The Royal Mint has unveiled a single issue gold coin, the largest ever produced by the mint, to commemorate the Queen’s Platinum Jubilee next week.

The gold coin is a huge 15 kilograms in weight, dwarfing anything ever produced by The Royal Mint before. It was commissioned privately for an unnamed UK collector, with the design reportedly approved by The Queen herself.

Clare Maclennan, Divisional Director of Commemorative Coin at The Royal Mint said: “The largest coin ever made by The Royal Mint, it is a unique piece of art that will endure as a legacy of the occasion for generations to come.”

According to the press release from The Royal Mint, the coin took 400 hours to make and refine. Usually coins are struck between two dies, resulting in a pressing, but for a coin of this size The Royal Mint had to cut into a larger gold block with a milling machine and then hand-craft the coin’s design features.

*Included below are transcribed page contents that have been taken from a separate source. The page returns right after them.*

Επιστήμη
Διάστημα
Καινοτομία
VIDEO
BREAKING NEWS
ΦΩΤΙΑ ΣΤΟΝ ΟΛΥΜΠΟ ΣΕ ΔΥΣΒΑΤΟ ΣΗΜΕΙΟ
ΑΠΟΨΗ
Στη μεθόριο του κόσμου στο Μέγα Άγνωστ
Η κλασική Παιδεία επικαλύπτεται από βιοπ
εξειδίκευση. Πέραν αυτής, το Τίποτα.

Both the obverse and reverse designs are by artist John Bergdahl and there is an added privy mark of the St Edward’s Crown – worn by Queen Elizabeth II at her coronation 70 years ago. It has a diameter of 22cm, is 24 carat/.999 pure gold, and is produced to a proof finish.

Despite its huge size, the coin is still some way short of the 1 tonne weight of The Perth Mint’s record-breaking ‘Red Kangaroo’ gold coin – currently on display in the mint’s HQ and museum.